▸ **Prompt**
For the listing below, output exactly the lines from the line with "Global projectile bindings" up to and including the line with "a new activity.", and no other lines.

▸ **The records**
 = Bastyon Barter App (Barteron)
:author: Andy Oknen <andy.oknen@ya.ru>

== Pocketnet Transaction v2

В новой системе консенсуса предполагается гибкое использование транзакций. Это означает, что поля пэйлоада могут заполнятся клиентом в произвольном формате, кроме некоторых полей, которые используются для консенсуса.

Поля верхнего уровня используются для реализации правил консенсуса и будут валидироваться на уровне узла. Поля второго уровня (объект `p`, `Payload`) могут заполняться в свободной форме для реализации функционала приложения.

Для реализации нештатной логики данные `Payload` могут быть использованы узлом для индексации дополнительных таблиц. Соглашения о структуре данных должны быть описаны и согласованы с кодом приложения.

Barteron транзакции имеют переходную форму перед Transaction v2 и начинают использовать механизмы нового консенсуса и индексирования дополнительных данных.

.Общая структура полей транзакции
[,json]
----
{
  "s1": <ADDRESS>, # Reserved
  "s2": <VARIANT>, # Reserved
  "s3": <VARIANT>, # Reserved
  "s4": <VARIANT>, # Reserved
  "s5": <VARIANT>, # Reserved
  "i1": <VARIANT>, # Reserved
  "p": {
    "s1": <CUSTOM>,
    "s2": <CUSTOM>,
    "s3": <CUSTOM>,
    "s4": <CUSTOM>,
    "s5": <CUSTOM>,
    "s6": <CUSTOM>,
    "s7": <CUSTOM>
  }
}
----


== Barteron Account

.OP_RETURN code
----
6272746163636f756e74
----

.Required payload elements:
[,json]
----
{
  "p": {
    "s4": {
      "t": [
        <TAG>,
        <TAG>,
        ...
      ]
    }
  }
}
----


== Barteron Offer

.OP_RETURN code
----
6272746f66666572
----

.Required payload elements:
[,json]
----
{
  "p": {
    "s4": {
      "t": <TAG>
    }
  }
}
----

* * *

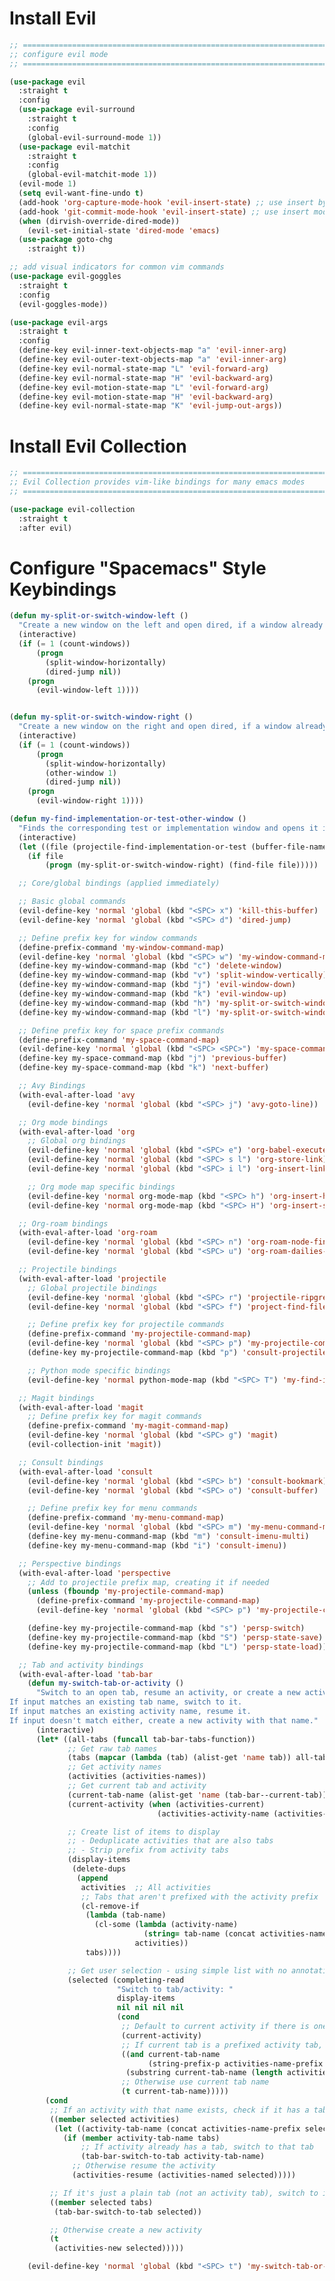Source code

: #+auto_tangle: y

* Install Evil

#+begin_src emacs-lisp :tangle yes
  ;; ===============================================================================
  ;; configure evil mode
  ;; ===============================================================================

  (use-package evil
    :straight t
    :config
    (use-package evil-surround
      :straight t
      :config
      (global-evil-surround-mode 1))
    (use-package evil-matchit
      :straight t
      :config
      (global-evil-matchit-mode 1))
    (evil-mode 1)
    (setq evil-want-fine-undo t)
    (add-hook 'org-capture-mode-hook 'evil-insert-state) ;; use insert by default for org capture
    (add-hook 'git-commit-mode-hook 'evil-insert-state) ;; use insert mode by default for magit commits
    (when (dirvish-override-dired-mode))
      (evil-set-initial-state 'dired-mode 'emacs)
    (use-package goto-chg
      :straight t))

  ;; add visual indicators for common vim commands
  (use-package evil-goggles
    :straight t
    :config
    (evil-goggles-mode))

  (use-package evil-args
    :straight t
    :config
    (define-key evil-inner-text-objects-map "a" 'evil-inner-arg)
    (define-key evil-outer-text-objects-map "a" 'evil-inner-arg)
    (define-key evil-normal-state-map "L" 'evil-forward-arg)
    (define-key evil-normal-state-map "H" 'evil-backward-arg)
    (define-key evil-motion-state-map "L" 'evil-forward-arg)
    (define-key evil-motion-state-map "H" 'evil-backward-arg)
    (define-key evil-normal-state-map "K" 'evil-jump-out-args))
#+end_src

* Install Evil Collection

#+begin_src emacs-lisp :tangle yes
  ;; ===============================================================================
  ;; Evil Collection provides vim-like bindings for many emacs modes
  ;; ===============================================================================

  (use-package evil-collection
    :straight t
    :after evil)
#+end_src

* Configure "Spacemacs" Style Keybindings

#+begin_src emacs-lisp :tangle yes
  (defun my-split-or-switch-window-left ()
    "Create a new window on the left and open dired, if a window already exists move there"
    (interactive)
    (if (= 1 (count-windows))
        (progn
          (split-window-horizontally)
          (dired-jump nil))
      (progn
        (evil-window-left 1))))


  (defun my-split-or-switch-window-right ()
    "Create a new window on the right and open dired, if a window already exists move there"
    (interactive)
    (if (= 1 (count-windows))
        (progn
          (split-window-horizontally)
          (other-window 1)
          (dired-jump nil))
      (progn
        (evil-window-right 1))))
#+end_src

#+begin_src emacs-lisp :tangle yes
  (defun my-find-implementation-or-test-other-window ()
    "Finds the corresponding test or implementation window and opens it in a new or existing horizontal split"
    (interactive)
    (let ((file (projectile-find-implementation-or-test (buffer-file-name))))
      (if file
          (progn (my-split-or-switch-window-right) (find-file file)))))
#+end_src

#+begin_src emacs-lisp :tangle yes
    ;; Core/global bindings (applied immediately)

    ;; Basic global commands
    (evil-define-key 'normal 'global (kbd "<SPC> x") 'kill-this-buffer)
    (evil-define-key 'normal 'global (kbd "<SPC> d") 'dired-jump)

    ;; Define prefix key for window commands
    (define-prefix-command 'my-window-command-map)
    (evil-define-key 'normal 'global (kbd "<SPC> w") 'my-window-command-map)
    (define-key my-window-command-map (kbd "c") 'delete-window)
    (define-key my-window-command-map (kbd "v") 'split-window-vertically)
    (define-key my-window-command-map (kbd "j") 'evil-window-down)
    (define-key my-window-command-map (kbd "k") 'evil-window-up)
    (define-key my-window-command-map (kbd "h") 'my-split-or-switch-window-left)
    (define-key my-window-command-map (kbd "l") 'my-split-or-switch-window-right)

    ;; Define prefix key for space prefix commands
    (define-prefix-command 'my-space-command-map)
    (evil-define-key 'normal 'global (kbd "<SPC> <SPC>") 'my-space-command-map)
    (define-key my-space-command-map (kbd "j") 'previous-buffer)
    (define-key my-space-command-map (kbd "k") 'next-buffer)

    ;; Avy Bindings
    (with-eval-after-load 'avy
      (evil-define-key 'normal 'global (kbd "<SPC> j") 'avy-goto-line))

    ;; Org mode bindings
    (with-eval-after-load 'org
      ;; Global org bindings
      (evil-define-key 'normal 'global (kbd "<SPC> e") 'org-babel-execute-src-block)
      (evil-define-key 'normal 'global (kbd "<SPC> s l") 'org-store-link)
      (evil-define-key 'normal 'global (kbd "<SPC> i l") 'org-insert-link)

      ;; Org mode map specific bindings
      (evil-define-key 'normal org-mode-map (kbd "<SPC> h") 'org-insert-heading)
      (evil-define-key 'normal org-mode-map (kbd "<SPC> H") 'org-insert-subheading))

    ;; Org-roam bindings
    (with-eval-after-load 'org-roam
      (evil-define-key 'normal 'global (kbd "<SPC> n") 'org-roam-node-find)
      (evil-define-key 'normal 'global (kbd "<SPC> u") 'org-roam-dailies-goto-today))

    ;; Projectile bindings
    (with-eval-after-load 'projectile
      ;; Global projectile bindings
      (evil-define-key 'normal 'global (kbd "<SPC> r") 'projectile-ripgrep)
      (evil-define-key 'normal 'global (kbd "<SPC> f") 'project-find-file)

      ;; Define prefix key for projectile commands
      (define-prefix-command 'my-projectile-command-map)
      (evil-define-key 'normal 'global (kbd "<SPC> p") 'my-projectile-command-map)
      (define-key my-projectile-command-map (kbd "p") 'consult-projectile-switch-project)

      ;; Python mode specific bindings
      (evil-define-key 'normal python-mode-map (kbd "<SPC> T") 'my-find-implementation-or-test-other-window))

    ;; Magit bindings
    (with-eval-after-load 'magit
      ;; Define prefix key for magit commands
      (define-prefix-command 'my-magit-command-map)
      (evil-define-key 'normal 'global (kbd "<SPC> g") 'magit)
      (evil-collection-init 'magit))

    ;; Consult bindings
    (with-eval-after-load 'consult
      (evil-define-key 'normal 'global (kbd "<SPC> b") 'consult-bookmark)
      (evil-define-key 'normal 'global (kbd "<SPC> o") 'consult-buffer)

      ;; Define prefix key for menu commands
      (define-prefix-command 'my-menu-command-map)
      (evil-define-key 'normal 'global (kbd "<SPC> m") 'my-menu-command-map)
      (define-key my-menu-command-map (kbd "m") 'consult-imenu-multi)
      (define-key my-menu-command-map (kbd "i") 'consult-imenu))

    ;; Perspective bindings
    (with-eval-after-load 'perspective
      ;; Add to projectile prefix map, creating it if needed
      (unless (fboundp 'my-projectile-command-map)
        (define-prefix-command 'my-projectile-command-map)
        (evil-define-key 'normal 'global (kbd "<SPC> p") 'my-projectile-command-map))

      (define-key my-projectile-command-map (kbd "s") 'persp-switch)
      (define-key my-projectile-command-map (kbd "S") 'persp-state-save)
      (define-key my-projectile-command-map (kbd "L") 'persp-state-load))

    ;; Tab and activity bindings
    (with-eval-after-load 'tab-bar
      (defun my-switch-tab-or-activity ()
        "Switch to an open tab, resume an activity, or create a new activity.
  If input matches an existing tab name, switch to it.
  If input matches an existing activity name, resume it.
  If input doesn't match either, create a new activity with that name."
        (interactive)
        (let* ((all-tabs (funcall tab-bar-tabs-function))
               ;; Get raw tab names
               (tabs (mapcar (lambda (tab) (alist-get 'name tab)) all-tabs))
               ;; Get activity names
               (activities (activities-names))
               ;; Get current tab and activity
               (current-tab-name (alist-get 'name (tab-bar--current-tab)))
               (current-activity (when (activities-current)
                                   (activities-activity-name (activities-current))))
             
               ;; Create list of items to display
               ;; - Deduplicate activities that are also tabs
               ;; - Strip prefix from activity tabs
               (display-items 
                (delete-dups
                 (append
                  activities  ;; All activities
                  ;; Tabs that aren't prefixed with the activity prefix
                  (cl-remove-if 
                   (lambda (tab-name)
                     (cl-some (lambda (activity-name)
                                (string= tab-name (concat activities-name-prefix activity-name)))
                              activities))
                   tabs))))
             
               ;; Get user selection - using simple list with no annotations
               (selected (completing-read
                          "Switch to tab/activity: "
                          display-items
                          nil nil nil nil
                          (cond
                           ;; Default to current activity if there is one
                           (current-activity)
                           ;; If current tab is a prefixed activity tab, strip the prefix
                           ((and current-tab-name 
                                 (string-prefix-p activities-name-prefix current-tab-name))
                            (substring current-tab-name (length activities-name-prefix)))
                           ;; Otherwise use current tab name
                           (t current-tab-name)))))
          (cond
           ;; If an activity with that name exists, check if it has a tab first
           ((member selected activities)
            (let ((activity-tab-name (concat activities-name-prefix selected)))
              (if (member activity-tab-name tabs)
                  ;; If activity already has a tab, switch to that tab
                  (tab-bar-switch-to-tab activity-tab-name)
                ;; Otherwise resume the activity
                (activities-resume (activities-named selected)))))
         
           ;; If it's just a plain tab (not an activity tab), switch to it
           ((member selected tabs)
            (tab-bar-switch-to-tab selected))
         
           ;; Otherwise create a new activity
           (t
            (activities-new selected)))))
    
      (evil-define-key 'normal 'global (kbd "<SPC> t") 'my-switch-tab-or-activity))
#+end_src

...

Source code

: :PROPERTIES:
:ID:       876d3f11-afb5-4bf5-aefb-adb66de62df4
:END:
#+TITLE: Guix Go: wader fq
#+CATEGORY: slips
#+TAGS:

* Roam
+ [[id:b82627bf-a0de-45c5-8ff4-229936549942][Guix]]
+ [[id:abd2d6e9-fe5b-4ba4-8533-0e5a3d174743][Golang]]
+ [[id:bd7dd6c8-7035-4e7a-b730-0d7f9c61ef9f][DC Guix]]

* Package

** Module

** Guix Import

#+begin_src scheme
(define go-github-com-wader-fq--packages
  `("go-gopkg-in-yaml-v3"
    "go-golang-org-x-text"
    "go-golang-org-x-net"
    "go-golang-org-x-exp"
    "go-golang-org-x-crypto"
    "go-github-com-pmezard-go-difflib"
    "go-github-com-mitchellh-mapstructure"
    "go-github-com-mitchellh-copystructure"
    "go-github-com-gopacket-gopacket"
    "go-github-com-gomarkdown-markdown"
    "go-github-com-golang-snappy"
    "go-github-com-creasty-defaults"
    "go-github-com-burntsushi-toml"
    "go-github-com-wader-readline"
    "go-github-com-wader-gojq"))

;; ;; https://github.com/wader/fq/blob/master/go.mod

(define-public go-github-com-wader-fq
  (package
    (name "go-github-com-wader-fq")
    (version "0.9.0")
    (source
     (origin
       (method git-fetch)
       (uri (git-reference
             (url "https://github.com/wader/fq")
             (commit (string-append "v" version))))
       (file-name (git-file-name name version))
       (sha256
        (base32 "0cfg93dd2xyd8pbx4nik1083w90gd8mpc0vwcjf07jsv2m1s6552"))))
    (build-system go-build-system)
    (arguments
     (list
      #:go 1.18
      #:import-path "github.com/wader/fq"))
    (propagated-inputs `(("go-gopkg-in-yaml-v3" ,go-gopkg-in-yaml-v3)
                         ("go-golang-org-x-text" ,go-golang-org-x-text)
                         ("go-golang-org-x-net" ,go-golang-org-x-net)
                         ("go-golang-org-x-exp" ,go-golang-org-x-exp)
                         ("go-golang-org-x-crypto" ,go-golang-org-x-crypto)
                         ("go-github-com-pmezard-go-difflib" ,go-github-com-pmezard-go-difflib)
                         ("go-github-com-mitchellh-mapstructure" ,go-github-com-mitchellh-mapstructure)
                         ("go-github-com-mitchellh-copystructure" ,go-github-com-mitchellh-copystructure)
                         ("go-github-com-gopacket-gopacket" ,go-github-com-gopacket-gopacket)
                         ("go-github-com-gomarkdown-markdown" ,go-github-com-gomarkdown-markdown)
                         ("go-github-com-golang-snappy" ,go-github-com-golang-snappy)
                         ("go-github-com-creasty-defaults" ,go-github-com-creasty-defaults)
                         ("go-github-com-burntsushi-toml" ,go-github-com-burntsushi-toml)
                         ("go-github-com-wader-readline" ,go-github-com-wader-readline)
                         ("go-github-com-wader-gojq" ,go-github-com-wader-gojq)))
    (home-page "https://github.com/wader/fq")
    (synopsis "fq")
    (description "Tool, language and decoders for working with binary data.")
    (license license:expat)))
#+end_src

▸ **Answer box**
      ;; Global projectile bindings
      (evil-define-key 'normal 'global (kbd "<SPC> r") 'projectile-ripgrep)
      (evil-define-key 'normal 'global (kbd "<SPC> f") 'project-find-file)

      ;; Define prefix key for projectile commands
      (define-prefix-command 'my-projectile-command-map)
      (evil-define-key 'normal 'global (kbd "<SPC> p") 'my-projectile-command-map)
      (define-key my-projectile-command-map (kbd "p") 'consult-projectile-switch-project)

      ;; Python mode specific bindings
      (evil-define-key 'normal python-mode-map (kbd "<SPC> T") 'my-find-implementation-or-test-other-window))

    ;; Magit bindings
    (with-eval-after-load 'magit
      ;; Define prefix key for magit commands
      (define-prefix-command 'my-magit-command-map)
      (evil-define-key 'normal 'global (kbd "<SPC> g") 'magit)
      (evil-collection-init 'magit))

    ;; Consult bindings
    (with-eval-after-load 'consult
      (evil-define-key 'normal 'global (kbd "<SPC> b") 'consult-bookmark)
      (evil-define-key 'normal 'global (kbd "<SPC> o") 'consult-buffer)

      ;; Define prefix key for menu commands
      (define-prefix-command 'my-menu-command-map)
      (evil-define-key 'normal 'global (kbd "<SPC> m") 'my-menu-command-map)
      (define-key my-menu-command-map (kbd "m") 'consult-imenu-multi)
      (define-key my-menu-command-map (kbd "i") 'consult-imenu))

    ;; Perspective bindings
    (with-eval-after-load 'perspective
      ;; Add to projectile prefix map, creating it if needed
      (unless (fboundp 'my-projectile-command-map)
        (define-prefix-command 'my-projectile-command-map)
        (evil-define-key 'normal 'global (kbd "<SPC> p") 'my-projectile-command-map))

      (define-key my-projectile-command-map (kbd "s") 'persp-switch)
      (define-key my-projectile-command-map (kbd "S") 'persp-state-save)
      (define-key my-projectile-command-map (kbd "L") 'persp-state-load))

    ;; Tab and activity bindings
    (with-eval-after-load 'tab-bar
      (defun my-switch-tab-or-activity ()
        "Switch to an open tab, resume an activity, or create a new activity.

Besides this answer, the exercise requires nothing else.